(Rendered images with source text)
####################

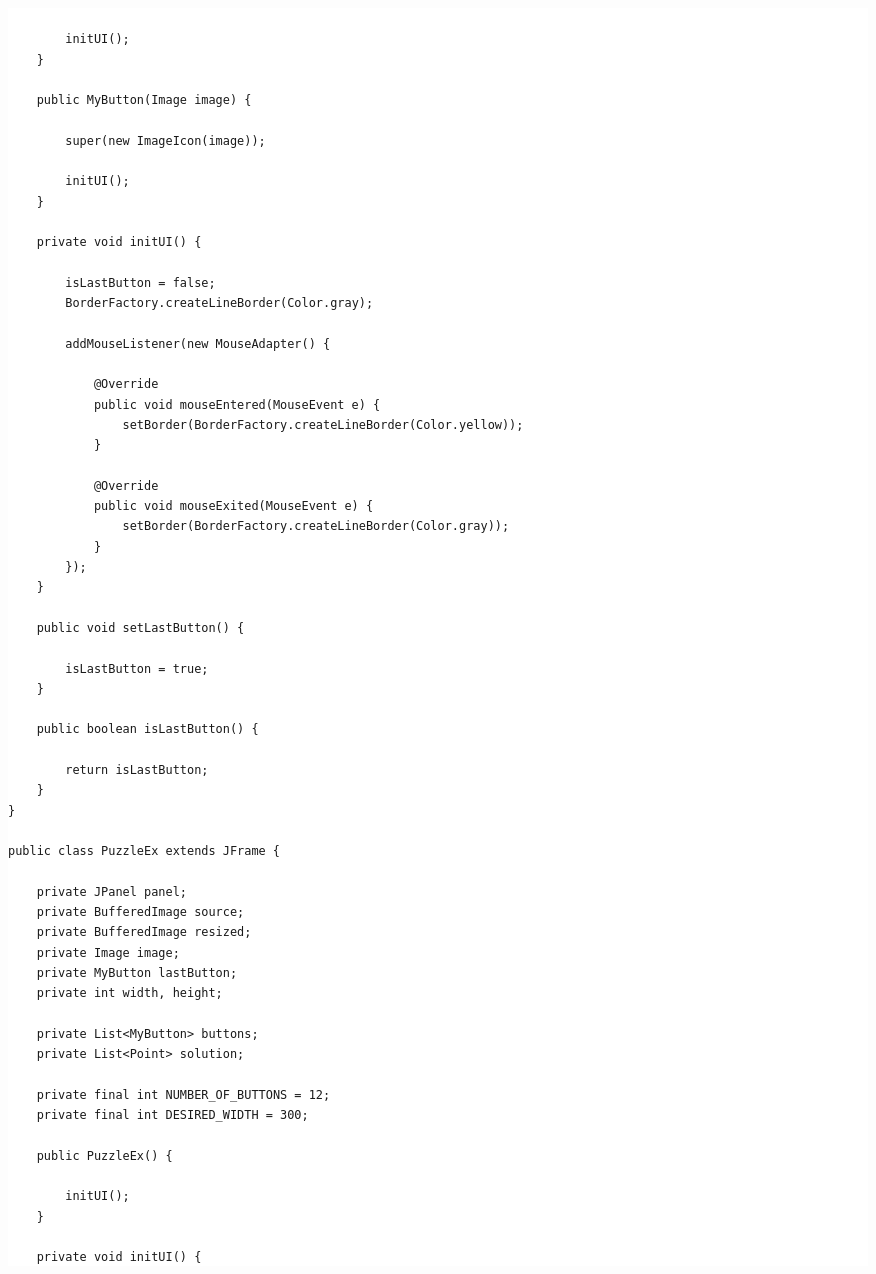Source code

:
 ```

        initUI();
    }

    public MyButton(Image image) {

        super(new ImageIcon(image));

        initUI();
    }

    private void initUI() {

        isLastButton = false;
        BorderFactory.createLineBorder(Color.gray);

        addMouseListener(new MouseAdapter() {

            @Override
            public void mouseEntered(MouseEvent e) {
                setBorder(BorderFactory.createLineBorder(Color.yellow));
            }

            @Override
            public void mouseExited(MouseEvent e) {
                setBorder(BorderFactory.createLineBorder(Color.gray));
            }
        });
    }

    public void setLastButton() {

        isLastButton = true;
    }

    public boolean isLastButton() {

        return isLastButton;
    }
}

public class PuzzleEx extends JFrame {

    private JPanel panel;
    private BufferedImage source;
    private BufferedImage resized;    
    private Image image;
    private MyButton lastButton;
    private int width, height;    

    private List<MyButton> buttons;
    private List<Point> solution;

    private final int NUMBER_OF_BUTTONS = 12;
    private final int DESIRED_WIDTH = 300;

    public PuzzleEx() {

        initUI();
    }

    private void initUI() {

```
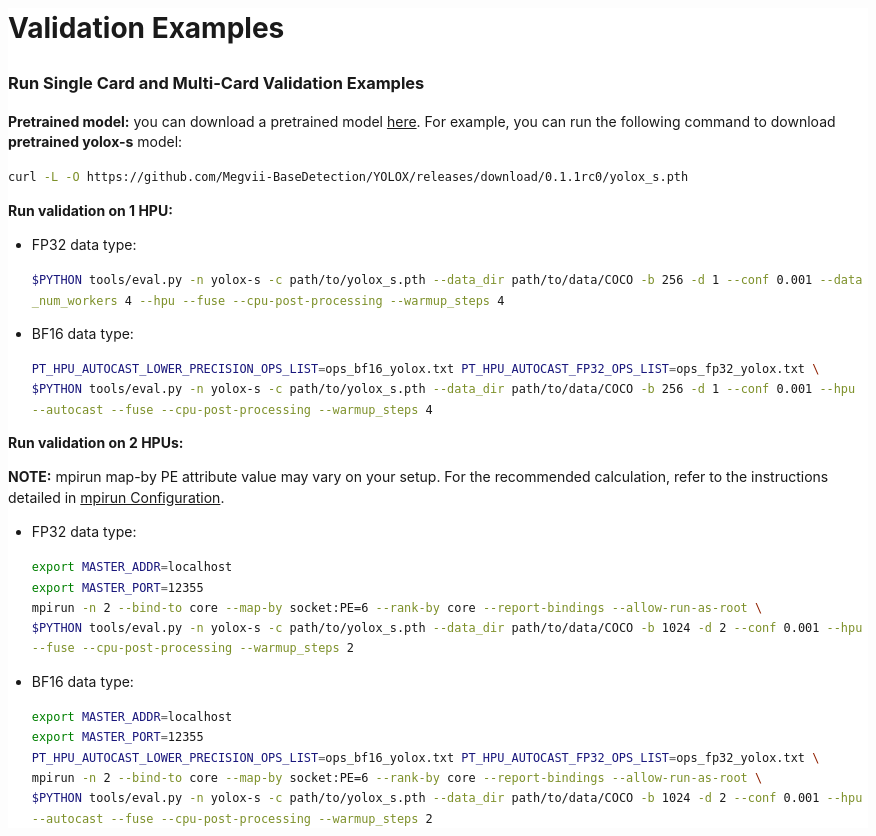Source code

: # Validation Examples
### Run Single Card and Multi-Card Validation Examples

**Pretrained model:** you can download a pretrained model [here](https://github.com/Megvii-BaseDetection/YOLOX?tab=readme-ov-file#standard-models). For example, you can run the following command to download **pretrained yolox-s** model:
```bash
curl -L -O https://github.com/Megvii-BaseDetection/YOLOX/releases/download/0.1.1rc0/yolox_s.pth
```

**Run validation on 1 HPU:**
* FP32 data type:
    ```bash
    $PYTHON tools/eval.py -n yolox-s -c path/to/yolox_s.pth --data_dir path/to/data/COCO -b 256 -d 1 --conf 0.001 --data_num_workers 4 --hpu --fuse --cpu-post-processing --warmup_steps 4
    ```

* BF16 data type:
    ```bash
    PT_HPU_AUTOCAST_LOWER_PRECISION_OPS_LIST=ops_bf16_yolox.txt PT_HPU_AUTOCAST_FP32_OPS_LIST=ops_fp32_yolox.txt \
    $PYTHON tools/eval.py -n yolox-s -c path/to/yolox_s.pth --data_dir path/to/data/COCO -b 256 -d 1 --conf 0.001 --hpu --autocast --fuse --cpu-post-processing --warmup_steps 4
    ```

**Run validation on 2 HPUs:**

**NOTE:** mpirun map-by PE attribute value may vary on your setup. For the recommended calculation, refer to the instructions detailed in [mpirun Configuration](https://docs.habana.ai/en/latest/PyTorch/PyTorch_Scaling_Guide/DDP_Based_Scaling.html#mpirun-configuration).

* FP32 data type:
    ```bash
    export MASTER_ADDR=localhost
    export MASTER_PORT=12355
    mpirun -n 2 --bind-to core --map-by socket:PE=6 --rank-by core --report-bindings --allow-run-as-root \
    $PYTHON tools/eval.py -n yolox-s -c path/to/yolox_s.pth --data_dir path/to/data/COCO -b 1024 -d 2 --conf 0.001 --hpu --fuse --cpu-post-processing --warmup_steps 2
    ```

* BF16 data type:
    ```bash
    export MASTER_ADDR=localhost
    export MASTER_PORT=12355
    PT_HPU_AUTOCAST_LOWER_PRECISION_OPS_LIST=ops_bf16_yolox.txt PT_HPU_AUTOCAST_FP32_OPS_LIST=ops_fp32_yolox.txt \
    mpirun -n 2 --bind-to core --map-by socket:PE=6 --rank-by core --report-bindings --allow-run-as-root \
    $PYTHON tools/eval.py -n yolox-s -c path/to/yolox_s.pth --data_dir path/to/data/COCO -b 1024 -d 2 --conf 0.001 --hpu --autocast --fuse --cpu-post-processing --warmup_steps 2
    ```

####################

• [YOUR TASK]: Show the lines of the data that hold the word "MouseEvent".

• [YOUR SOLUTION]:
            public void mouseEntered(MouseEvent e) {
            public void mouseExited(MouseEvent e) {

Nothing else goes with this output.